**REQUIRED WORK**
For every line in the entries that contains "major", show the whole line.

Collected data:

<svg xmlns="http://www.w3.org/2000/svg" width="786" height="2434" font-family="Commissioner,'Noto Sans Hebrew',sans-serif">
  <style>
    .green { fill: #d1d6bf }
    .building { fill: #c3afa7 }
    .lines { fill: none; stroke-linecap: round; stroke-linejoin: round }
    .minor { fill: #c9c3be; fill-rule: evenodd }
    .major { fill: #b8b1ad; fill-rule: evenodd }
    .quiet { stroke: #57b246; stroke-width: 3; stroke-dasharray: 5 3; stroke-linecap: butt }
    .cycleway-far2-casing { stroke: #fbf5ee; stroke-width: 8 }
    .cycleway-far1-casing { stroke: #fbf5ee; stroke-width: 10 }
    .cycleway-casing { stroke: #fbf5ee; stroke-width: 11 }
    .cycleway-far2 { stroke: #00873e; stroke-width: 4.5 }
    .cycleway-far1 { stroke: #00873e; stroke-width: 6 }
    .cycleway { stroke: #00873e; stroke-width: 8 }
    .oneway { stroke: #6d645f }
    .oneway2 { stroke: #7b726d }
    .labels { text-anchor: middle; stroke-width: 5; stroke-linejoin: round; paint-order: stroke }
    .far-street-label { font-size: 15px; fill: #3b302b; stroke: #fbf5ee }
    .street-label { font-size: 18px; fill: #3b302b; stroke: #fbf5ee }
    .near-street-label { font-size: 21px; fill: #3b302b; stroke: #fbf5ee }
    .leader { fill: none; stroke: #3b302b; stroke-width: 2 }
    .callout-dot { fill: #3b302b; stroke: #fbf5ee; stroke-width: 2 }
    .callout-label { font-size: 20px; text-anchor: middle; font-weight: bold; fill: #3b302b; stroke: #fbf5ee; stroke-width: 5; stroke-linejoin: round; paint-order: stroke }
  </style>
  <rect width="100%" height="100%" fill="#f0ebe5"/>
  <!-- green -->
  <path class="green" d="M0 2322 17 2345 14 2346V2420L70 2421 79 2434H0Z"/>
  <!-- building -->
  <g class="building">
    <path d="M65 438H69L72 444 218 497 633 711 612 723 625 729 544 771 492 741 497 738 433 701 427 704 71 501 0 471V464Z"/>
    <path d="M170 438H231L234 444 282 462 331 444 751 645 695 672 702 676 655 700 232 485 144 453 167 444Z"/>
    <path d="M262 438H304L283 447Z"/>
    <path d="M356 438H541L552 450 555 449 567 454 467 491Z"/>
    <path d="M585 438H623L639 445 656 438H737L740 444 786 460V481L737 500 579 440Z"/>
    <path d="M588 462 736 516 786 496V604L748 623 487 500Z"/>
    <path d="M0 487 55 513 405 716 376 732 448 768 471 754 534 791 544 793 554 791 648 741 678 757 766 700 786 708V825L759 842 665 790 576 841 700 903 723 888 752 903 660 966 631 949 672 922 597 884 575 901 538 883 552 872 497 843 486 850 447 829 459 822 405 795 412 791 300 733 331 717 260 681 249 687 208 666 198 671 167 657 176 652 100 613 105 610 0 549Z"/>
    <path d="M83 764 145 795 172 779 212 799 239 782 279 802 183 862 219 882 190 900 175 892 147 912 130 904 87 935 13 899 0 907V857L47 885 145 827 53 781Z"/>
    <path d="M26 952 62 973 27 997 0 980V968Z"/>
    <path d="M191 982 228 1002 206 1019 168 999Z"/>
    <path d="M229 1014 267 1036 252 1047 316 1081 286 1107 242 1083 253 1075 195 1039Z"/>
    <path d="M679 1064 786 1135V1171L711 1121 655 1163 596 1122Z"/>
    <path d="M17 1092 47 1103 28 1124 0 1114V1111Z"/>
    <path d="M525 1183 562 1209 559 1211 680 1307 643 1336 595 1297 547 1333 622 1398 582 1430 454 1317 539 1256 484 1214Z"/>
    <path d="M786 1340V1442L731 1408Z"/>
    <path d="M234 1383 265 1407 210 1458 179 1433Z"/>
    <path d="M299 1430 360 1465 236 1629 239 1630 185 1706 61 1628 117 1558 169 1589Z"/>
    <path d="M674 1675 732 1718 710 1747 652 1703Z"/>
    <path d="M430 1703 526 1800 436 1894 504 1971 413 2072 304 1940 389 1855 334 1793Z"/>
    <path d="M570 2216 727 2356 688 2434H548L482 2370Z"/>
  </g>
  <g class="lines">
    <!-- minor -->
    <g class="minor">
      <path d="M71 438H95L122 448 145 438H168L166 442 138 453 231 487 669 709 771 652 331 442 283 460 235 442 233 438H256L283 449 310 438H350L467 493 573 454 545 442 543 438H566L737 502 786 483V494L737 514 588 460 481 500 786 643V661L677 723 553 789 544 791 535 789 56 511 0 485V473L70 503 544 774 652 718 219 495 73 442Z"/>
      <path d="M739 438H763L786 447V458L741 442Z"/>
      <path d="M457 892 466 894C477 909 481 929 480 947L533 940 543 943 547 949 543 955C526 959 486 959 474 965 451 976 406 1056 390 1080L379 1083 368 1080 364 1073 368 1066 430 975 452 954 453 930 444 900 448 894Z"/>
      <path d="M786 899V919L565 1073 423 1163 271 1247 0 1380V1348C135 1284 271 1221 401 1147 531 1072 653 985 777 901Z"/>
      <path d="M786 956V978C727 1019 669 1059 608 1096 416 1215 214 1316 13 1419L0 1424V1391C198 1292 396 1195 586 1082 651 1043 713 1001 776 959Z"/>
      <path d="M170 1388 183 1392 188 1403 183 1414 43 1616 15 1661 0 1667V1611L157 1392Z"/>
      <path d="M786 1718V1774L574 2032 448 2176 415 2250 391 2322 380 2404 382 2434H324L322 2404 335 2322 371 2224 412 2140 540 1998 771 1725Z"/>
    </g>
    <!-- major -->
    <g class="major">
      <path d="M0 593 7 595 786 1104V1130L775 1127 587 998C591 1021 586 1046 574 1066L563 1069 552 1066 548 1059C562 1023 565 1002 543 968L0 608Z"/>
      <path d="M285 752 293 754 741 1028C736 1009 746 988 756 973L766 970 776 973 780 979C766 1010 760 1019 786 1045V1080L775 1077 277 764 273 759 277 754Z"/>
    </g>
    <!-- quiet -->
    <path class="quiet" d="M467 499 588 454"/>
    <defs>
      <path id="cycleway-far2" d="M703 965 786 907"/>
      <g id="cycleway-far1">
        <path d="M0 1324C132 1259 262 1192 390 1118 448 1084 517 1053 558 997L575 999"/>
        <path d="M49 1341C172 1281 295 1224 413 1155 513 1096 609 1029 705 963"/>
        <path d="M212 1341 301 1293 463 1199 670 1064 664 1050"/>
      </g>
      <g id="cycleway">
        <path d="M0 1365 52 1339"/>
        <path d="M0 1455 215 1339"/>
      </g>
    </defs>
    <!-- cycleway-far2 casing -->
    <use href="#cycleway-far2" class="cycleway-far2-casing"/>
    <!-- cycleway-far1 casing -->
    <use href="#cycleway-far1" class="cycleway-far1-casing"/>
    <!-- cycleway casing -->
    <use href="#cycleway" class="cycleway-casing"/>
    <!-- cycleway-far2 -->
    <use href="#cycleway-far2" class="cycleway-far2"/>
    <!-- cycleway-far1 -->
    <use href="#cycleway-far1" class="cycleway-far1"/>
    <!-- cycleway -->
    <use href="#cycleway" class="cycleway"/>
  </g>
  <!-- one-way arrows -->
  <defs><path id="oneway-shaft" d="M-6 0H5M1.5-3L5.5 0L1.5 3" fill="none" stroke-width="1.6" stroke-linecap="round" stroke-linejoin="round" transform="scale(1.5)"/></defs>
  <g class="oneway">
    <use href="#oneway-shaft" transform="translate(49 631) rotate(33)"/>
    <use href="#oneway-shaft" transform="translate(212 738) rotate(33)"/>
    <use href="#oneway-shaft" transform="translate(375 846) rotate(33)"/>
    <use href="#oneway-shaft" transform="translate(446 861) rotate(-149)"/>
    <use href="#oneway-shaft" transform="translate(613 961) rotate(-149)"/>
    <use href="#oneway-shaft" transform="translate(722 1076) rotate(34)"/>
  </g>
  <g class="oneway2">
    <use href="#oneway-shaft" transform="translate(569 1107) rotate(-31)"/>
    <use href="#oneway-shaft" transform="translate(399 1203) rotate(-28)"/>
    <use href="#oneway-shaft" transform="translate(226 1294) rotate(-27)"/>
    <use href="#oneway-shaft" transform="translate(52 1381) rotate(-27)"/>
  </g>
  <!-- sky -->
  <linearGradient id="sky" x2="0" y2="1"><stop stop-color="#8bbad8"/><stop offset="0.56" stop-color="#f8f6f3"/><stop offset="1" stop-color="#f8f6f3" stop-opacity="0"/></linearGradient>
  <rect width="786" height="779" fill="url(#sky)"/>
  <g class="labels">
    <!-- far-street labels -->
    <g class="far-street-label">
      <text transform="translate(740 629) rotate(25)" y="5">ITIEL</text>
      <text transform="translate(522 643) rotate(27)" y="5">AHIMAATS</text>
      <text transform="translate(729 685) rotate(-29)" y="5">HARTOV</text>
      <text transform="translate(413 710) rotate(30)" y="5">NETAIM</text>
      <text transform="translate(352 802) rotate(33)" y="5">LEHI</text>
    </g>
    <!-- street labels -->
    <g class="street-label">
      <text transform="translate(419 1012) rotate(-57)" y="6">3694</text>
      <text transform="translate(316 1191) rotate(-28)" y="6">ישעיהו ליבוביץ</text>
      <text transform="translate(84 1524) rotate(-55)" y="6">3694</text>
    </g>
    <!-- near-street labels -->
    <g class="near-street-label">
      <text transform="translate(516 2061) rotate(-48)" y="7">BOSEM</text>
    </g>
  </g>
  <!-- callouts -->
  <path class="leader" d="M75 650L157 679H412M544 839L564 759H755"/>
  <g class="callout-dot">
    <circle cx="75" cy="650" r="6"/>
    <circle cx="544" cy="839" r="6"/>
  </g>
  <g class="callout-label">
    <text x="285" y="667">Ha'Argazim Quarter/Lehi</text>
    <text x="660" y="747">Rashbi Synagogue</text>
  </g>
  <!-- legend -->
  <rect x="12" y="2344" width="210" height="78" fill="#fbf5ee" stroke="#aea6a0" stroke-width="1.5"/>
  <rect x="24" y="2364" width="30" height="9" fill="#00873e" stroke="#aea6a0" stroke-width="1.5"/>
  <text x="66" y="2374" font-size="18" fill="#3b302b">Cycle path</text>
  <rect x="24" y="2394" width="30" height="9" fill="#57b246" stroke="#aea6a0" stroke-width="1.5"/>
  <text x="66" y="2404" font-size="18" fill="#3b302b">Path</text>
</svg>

**OUTPUT FOR THIS TASK**
    .major { fill: #b8b1ad; fill-rule: evenodd }
    <!-- major -->
    <g class="major">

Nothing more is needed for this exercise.